LE PHENOMENE DU DEFILE DE CENTRAL SAINT MARTINS

Fredrik Tjærandsen, designer norvégien et diplômé de l’école Central Saint Martins, a fait frémir la Fashion sphère ce week-end, avec sa collection de robes en ballons de baudruche. Il a puisé son inspiration dans ses souvenirs d’enfance, sirotant la brume et le brouillard de la mémoire d’un enfant. Lors du défilé, la collection est pensée selon un triptyque d’état d’âme : les robes gonflées représentent le flou des souvenirs. Puis, ces ballons émergent sur le catwalk, les robes représentent le rêve. Enfin, en se dégonflant, la robe incarne la conscience. Techniquement, pour penser de manière éthique ses créations, le jeune designer a travaillé avec des entreprises locales de caoutchouc au Sri Lanka. Chaque création a nécessité près de cinq mètres de caoutchouc, fait dans la mesure du possible avec des plantes. Ainsi, il a créé toute une collection sur la base de ce matériel, en le redéfinissant de manière différente sur chaque vêtement, par son drapé ou par son étirage.

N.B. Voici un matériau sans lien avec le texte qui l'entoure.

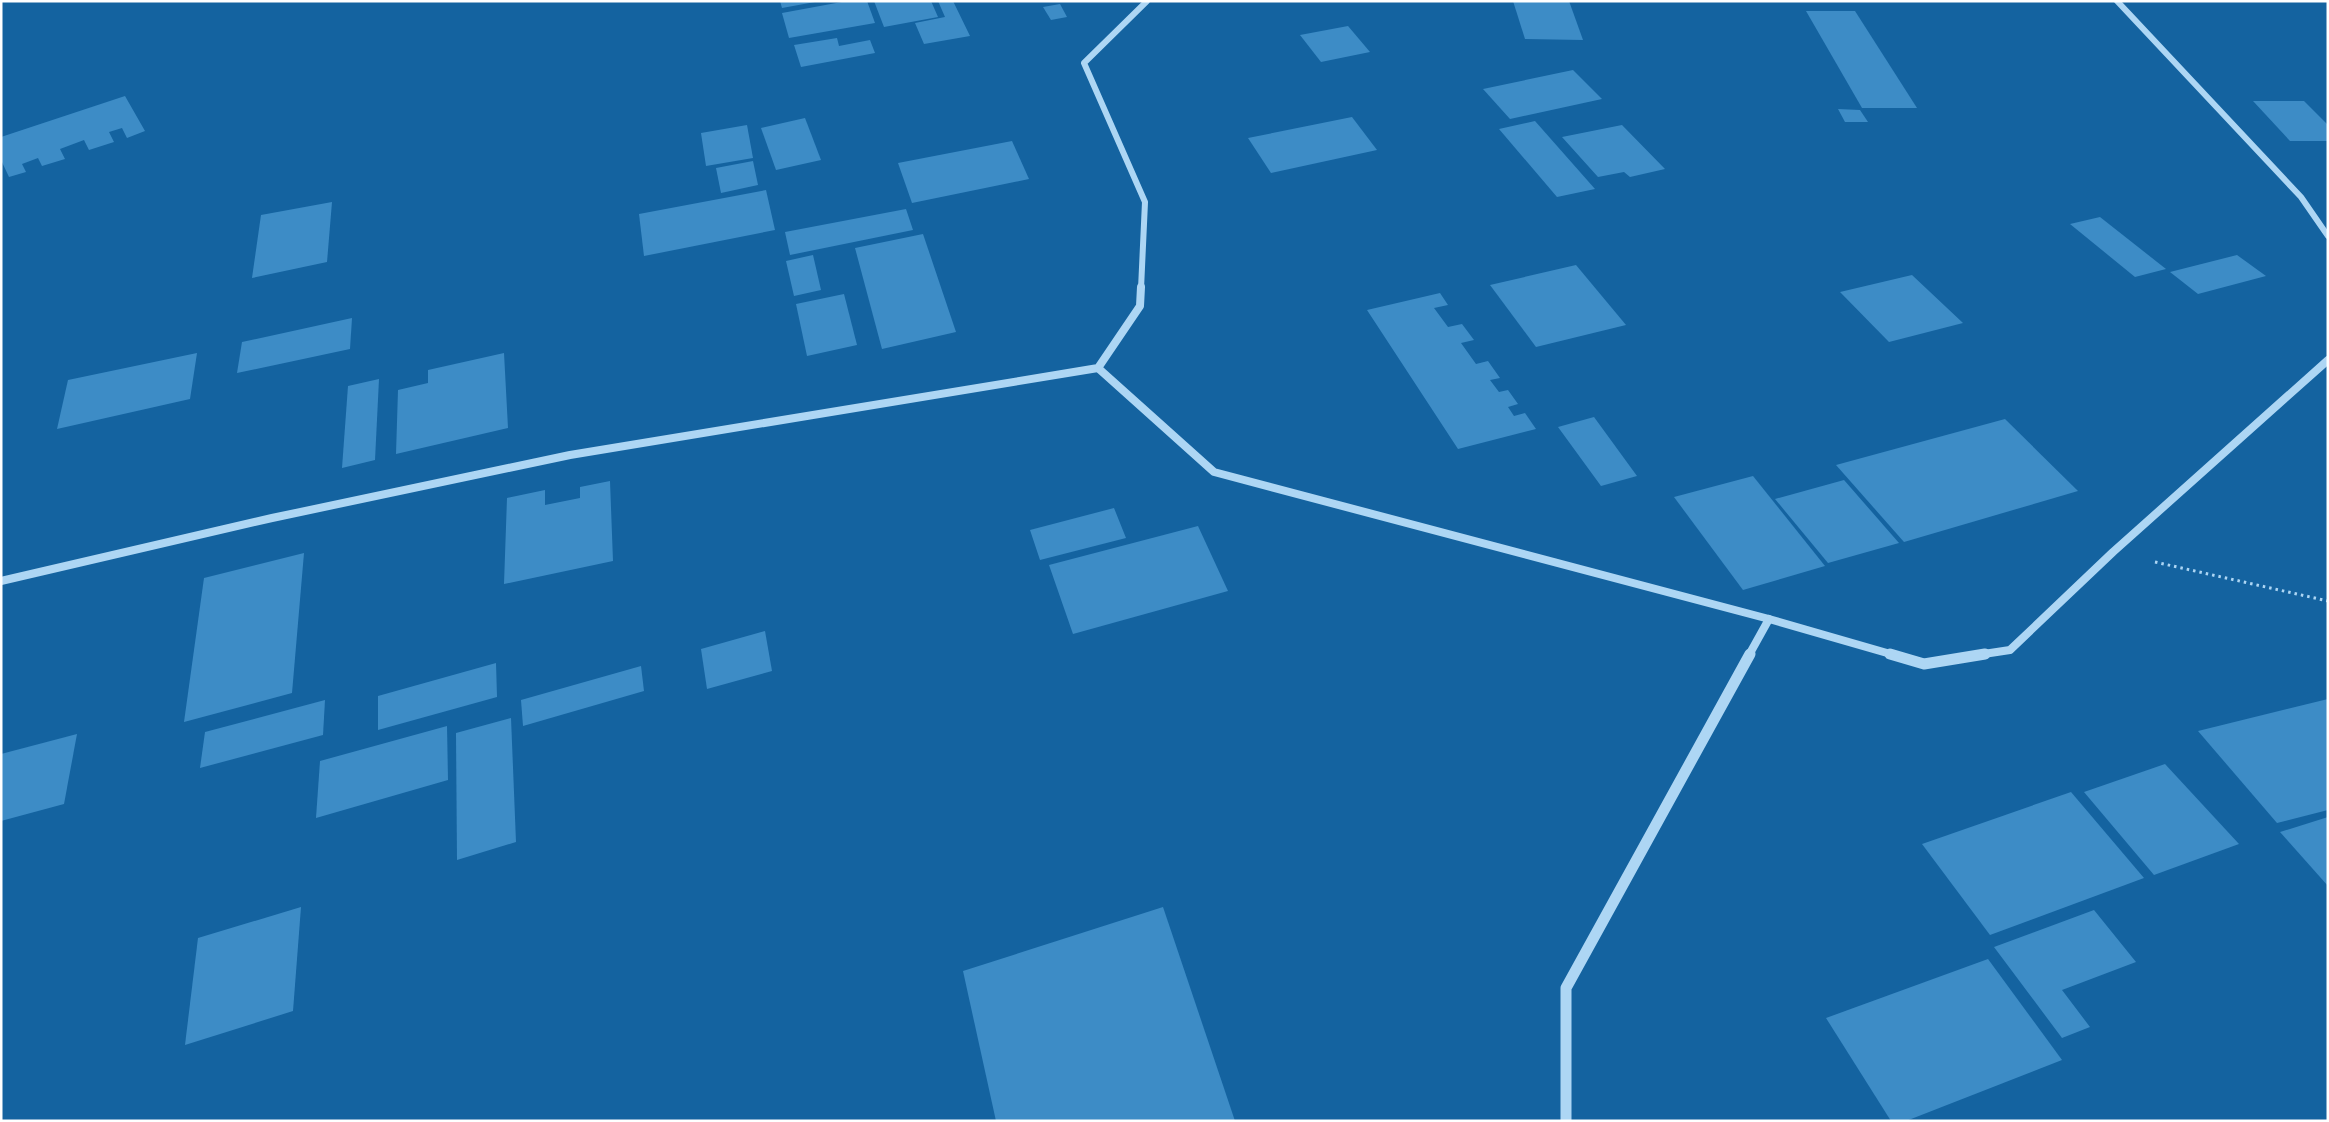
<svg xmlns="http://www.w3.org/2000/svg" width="2329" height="1122" viewBox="0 0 2329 1122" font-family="'Open Sans',sans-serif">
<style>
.building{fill:#3d8cc6}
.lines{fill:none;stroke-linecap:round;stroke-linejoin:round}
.path{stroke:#add6f4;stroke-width:3;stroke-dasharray:2.5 4;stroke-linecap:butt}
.minor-far2{stroke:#add6f4;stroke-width:6}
.minor-far1{stroke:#add6f4;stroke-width:8}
.minor{stroke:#add6f4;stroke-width:11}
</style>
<rect width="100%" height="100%" fill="#1463a0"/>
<g class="building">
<path d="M 780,1 L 815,1 L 815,2 L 782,8 Z"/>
<path d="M 847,1 L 867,1 L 875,23 L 789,38 L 782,13 Z"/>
<path d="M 874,1 L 931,1 L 938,17 L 884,27 Z"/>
<path d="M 938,1 L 953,1 L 970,36 L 924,44 L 915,23 L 945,17 Z"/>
<path d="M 1513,1 L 1569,1 L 1583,40 L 1525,39 Z"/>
<path d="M 1060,4 L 1067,17 L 1051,20 L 1043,7 Z"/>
<path d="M 1806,11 L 1855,11 L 1917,108 L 1862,108 Z"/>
<path d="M 1348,26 L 1370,52 L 1321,62 L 1300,35 Z"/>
<path d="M 837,38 L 839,46 L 870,40 L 875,53 L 801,67 L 794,45 Z"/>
<path d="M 1573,70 L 1602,99 L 1510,119 L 1483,89 Z"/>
<path d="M 125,96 L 145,131 L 127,138 L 122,128 L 109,132 L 114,142 L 89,150 L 84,140 L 60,149 L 65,159 L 42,166 L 38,158 L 22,164 L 26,172 L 9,177 L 1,160 L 1,137 Z"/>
<path d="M 2253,101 L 2304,101 L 2328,125 L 2328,141 L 2290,141 Z"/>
<path d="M 1838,109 L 1860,110 L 1868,122 L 1845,122 Z"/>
<path d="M 1352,117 L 1377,150 L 1271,173 L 1248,138 Z"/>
<path d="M 805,118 L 821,160 L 776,170 L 761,128 Z"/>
<path d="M 1535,121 L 1595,189 L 1557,197 L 1499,129 Z"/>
<path d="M 747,125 L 753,158 L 706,166 L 701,133 Z"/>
<path d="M 1622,125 L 1665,169 L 1630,177 L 1624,172 L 1598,177 L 1562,137 Z"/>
<path d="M 1012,141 L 1029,179 L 912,203 L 898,163 Z"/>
<path d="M 753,161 L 758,185 L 721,193 L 716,168 Z"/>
<path d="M 766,190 L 775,230 L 644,256 L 639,214 Z"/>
<path d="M 332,202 L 327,262 L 252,278 L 261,215 Z"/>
<path d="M 906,209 L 913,230 L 790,255 L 785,232 Z"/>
<path d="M 2100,217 L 2166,269 L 2135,277 L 2070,224 Z"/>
<path d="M 923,234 L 956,332 L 882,349 L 855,248 Z"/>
<path d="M 813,255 L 821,290 L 794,296 L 786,261 Z"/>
<path d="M 2237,255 L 2266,276 L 2198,294 L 2170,272 Z"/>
<path d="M 1576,265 L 1626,325 L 1536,347 L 1490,285 Z"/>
<path d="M 1912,275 L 1963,323 L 1889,342 L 1840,292 Z"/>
<path d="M 1440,293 L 1448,305 L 1434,308 L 1448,327 L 1462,324 L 1474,340 L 1461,343 L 1476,364 L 1488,361 L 1500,378 L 1490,380 L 1499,392 L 1508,390 L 1518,404 L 1508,407 L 1514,416 L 1525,413 L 1536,429 L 1458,449 L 1367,310 Z"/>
<path d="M 844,294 L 857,345 L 807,356 L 796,304 Z"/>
<path d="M 352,318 L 350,349 L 237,373 L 242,342 Z"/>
<path d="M 197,353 L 190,399 L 57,429 L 68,380 Z"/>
<path d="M 504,353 L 508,428 L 396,454 L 398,390 L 428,383 L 428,370 Z"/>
<path d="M 379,379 L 375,460 L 342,468 L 348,386 Z"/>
<path d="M 1594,417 L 1637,476 L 1601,486 L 1558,427 Z"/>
<path d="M 2005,419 L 2078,491 L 1904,542 L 1836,465 Z"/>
<path d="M 1753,476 L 1825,566 L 1743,590 L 1674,497 Z"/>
<path d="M 1844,480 L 1899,543 L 1828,563 L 1775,499 Z"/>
<path d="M 610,481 L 613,561 L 504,584 L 507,498 L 545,490 L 545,505 L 580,498 L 580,487 Z"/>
<path d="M 1114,508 L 1126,538 L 1040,560 L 1030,530 Z"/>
<path d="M 1198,526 L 1228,591 L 1073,634 L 1049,565 Z"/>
<path d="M 304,553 L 292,693 L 184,722 L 204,578 Z"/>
<path d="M 765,631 L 772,671 L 707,689 L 701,649 Z"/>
<path d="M 496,663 L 497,697 L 378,730 L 378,696 Z"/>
<path d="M 641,666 L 644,691 L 523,726 L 521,700 Z"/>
<path d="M 2328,699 L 2328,810 L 2277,823 L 2198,731 Z"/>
<path d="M 325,700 L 323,735 L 200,768 L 205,732 Z"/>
<path d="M 511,718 L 516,842 L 457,860 L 456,733 Z"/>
<path d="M 447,726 L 448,780 L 316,818 L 320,761 Z"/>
<path d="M 77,734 L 64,804 L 1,821 L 1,754 Z"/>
<path d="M 2165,764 L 2239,844 L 2154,875 L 2084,792 Z"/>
<path d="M 2071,792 L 2144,878 L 1990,935 L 1922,844 Z"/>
<path d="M 2328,817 L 2328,886 L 2280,832 Z"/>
<path d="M 301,907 L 293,1011 L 185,1045 L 198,938 Z"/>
<path d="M 1163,907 L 1235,1121 L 996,1121 L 963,971 Z"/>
<path d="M 2094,910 L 2136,962 L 2062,990 L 2090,1027 L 2062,1038 L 1994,947 Z"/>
<path d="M 1988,959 L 2062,1060 L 1906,1121 L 1891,1121 L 1826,1018 Z"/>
</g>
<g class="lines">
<path class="path" d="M 2155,562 L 2328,601"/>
<g class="minor-far2">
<path d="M 2117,1 L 2301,197 L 2328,236"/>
<path d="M 1141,289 L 1145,202 L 1084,63 L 1147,1"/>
</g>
<g class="minor-far1">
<path d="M 1098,368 L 1214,472 L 1769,619 L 1894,655"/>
<path d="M 1,581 L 272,518 L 570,455 L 1098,368 L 1140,306 L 1141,287"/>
<path d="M 1749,655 L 1769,619"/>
<path d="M 1977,655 L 2010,650 L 2113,552 L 2328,360"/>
</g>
<g class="minor">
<path d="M 1890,654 L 1924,664 L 1985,654"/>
<path d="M 1566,1121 L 1566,988 L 1750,654"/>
</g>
</g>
<rect width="2329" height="1122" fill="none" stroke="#ffffff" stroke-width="5"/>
</svg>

Durant le défilé, chaque robe était suffisamment remplie d’oxygène pour respirer durant trois heures dans la robe. Dans le rendu, des mannequins étaient cachées sous des ballons de baudruche qui se dégonflaient, à l’initiative du mannequin qui le porte, pour se transformer en robes singulières et proches du corps. Ce défilé a été viral sur Instagram.

En effet, force est de constater que la frontière est fine entre la mode et la technique. La mode ne cesse de se réinventer, repoussant les frontières du conventionnel, en utilisant d’autres matières.

Il serait possible de rapprocher ce changement de paradigme avec la collection « Fish and Fight » des deux vainqueurs du 33ème Festival International de la Mode et de la Photographie de Hyères, Rushemy Botter et Lisi Herrebrugh. Les nouveaux directeurs artistiques de la Maison Nina Ricci avaient imaginé une collection à base de matières recyclées. En ce sens, au regard de l’existence d’un territoire de déchets plastiques au bout milieu de l’océan, les deux designers avaient imaginés une collection en tant que revendication politico-environnementale. Pour ce faire, la collection « Fish and Fight » a été réalisé à partir de filets de pêche recyclés, de sacs en plastique et de bouées gonflables.

La mode se calque, ainsi, sur la fameuse maxime de Lavoisier « rien ne se perd, rien ne se crée, tout se transforme » en détournant les objets de leurs fonctions premières. La créativité prend une autre voie face à la prise de conscience environnementale. L’upcycling prend tout son sens, l’industrie de la mode étant sur le podium des industries les plus polluantes. Le vêtement est repensé, les matières sont recyclées et l’écologie est au cœur du défi.